## YOUR ASSIGNMENT:
Although the entries contain pictures, the copy should hold only their exact text.

(Collected data entries)

- - -

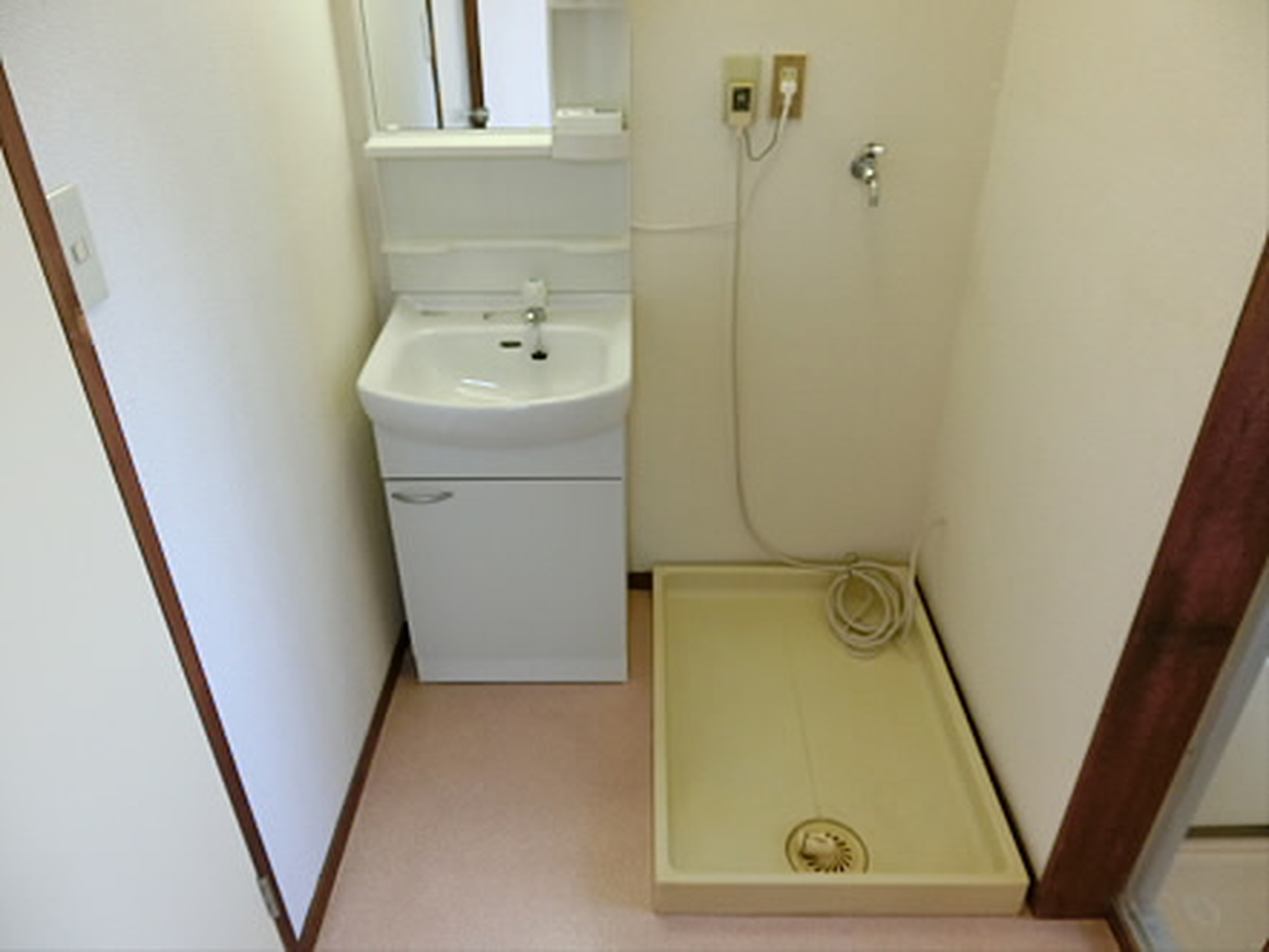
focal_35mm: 25
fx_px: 917
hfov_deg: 69.4
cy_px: 476
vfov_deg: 54.9
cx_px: 634
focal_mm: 5.4
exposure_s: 1/40
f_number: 2.8
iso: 400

- - -

## TASK ANSWER:
focal_35mm: 25
fx_px: 917
hfov_deg: 69.4
cy_px: 476
vfov_deg: 54.9
cx_px: 634
focal_mm: 5.4
exposure_s: 1/40
f_number: 2.8
iso: 400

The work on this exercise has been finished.